Als weitere Besonderheit wird entlang des Lärmschutzwalls, der das neue Wohngebiet von Bahnstrecke und Straße trennt, eine Photovoltaikanlage errichtet, die zusätzlich Solarstrom liefert. Im Heizkraftwerk soll ein Stromspeicher installiert werden, der überschüssigen Strom aufnehmen und zu einem späteren Zeitpunkt freigeben kann. „Diese Mischung aus Blockheizkraftwerk, Solarstrom und Stromspeicher ist einzigartig in Deutschland!“, freute sich May. Auf die Frage vom Rüsselsheimer SPD-Fraktionsvorsitzenden Jens Grode, ob das Grundmodell dieses Baugebietes auch auf andere Städte wie Rüsselsheim übertragbar sei, war die Antwort klar: „Prinzipiell ist dieses Modell überall denkbar, wo genug Platz vorhanden ist. Wichtig ist aber, dass man sich schon früh im Vorfeld für ein solches Modell entscheidet, bevor B-Plan oder gar erste Gebäude vorhanden sind“, so May.

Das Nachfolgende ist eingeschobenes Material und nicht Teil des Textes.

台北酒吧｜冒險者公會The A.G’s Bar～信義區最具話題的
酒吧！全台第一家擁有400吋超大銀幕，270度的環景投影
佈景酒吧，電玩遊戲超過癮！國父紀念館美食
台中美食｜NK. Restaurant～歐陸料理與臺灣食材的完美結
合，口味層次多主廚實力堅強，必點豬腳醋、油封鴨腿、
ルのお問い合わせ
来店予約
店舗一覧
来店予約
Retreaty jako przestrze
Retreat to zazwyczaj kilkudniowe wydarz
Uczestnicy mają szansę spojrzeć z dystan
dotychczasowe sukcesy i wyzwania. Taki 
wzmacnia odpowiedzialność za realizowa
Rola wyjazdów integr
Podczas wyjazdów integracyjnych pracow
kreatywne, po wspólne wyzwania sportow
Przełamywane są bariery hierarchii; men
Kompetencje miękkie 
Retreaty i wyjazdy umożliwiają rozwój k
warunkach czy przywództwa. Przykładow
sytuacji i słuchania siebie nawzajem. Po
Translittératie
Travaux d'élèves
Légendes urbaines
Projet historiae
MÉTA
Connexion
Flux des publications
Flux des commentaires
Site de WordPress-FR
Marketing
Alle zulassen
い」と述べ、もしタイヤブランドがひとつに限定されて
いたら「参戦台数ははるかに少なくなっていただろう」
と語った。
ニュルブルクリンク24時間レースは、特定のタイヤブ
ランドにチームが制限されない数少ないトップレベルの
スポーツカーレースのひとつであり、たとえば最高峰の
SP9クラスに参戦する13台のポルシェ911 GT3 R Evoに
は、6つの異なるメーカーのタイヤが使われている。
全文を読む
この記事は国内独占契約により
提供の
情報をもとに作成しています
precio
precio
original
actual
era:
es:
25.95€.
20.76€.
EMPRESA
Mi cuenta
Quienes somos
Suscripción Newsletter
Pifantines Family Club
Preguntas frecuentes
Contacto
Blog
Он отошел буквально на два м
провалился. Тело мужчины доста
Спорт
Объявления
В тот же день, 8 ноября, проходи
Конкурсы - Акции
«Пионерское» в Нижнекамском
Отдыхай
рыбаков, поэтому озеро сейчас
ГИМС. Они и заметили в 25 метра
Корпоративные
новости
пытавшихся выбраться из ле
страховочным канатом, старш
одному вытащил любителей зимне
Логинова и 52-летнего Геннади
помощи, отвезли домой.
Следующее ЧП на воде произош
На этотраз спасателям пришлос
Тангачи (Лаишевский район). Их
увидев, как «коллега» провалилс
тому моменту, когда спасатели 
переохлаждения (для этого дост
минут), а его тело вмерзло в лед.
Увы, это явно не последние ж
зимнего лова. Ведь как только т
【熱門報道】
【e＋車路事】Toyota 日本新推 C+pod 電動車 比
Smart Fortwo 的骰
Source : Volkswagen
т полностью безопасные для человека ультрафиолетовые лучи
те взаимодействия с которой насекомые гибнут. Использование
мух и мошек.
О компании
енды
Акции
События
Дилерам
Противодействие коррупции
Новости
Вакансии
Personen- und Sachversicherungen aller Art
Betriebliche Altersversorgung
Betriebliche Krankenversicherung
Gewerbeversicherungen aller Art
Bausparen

„Wir Grünen begrüßen innovative energiepolitische Konzepte und halten es für sinnvoll, erfolgreiche Entwicklungen auch für Rüsselsheim zu prüfen“ betonte die Fraktionsvorsitzende Maria Schmitz-Henkes. Auch der Fraktionsvorsitzende der SPD Jens Grode kam zu einer politischen Bewertung: „Für mich ist dieses Projekt ein perfektes Beispiel, wo wir energiepolitisch hin müssen“. Er ergänzte in Bezug auf ein etwaiges Biomassekraftwerk, welches dann von der Untermain-Erneuerbare-Energie GmbH & Co. KG betrieben werden soll, dass solche interkommunalen Projekte wie eben dieses zwischen Rüsselsheim, Kelsterbach und Raunheim auch vom Land Hessen mehr Unterstützung bekommen müssen. „Hier fehlt es bei den Kommunen an Beratung von Seiten des Landes, um bei klammen Kassen das volle Potential interkommunaler Projekte ausschöpfen zu können“, so Grode abschließend.